Митя стал горячо уговаривать Васю.
- Чего пристал? Настроения нет, - отмахнулся Вася.
- Ну хорошо, послушай, как мы с внучком поем, может, подтянешь, сказала старуха. Два голоса - один тягучий, приторный, другой басовитый, не устоявшийся - затянули молитву. Лицо у Мити приняло смиренное выражение.
Вася не вытерпел, прыснул, охватил фуражку и выбежал во двор. Возле калитки он остановился: "Как во сне. Неужели это было?"
- Зачем же так? - услышал он за спиной голос Мити. - Нехорошо.
Вася насмешливо стрельнул глазами.
- Ты не сердись, - быстро зашептал Митя, - бабушка хочет, чтобы ты в хоре пел. Поп обещал взять меня к себе в послушники. Потом из меня дьяка сделает. А мне в послушники стыдно идти. Когда бабушка к сыну уезжала, я в училище поступил. А теперь не знаю, учиться мне в училище или бросить. Ругается бабушка все время.

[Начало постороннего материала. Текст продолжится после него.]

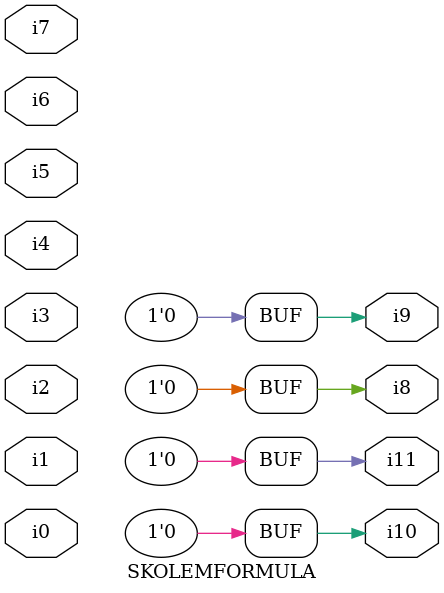
<source format=v>

module SKOLEMFORMULA ( 
    i0, i1, i2, i3, i4, i5, i6, i7,
    i8, i9, i10, i11  );
  input  i0, i1, i2, i3, i4, i5, i6, i7;
  output i8, i9, i10, i11;
  assign i8 = 1'b0;
  assign i9 = 1'b0;
  assign i10 = 1'b0;
  assign i11 = 1'b0;
endmodule



</source>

Митя вздохнул и внезапно загоревшимися глазами взглянул на Васю.
- Давай вместе пойдем в послушники. Голос у тебя хороший, бабушка поговорит с попом.
- А это не видел? - Вася поднес к лицу Мити кукиш. - Ничтожный ты!
Митя отвернулся и медленно пошел к дому.
- Нет, ты постой. - Вася схватил Митю за плечо. - Я бы к такой ведьме сроду не пошел. - И Вася насмешливо протянул: - Х-хосподи исусе, прости нас грешных... - передразнил он Митю, закатывая глаза под лоб. - Лапоть ты, противно смотреть.
Когда Митя вернулся в дом, на столе, кроме сахара и хлеба, лежали сдобные пироги, ватрушки, сало, стояла в вазочке варенье.
"У жадоба, для Васьки пожалела", - со злостью подумал Митя.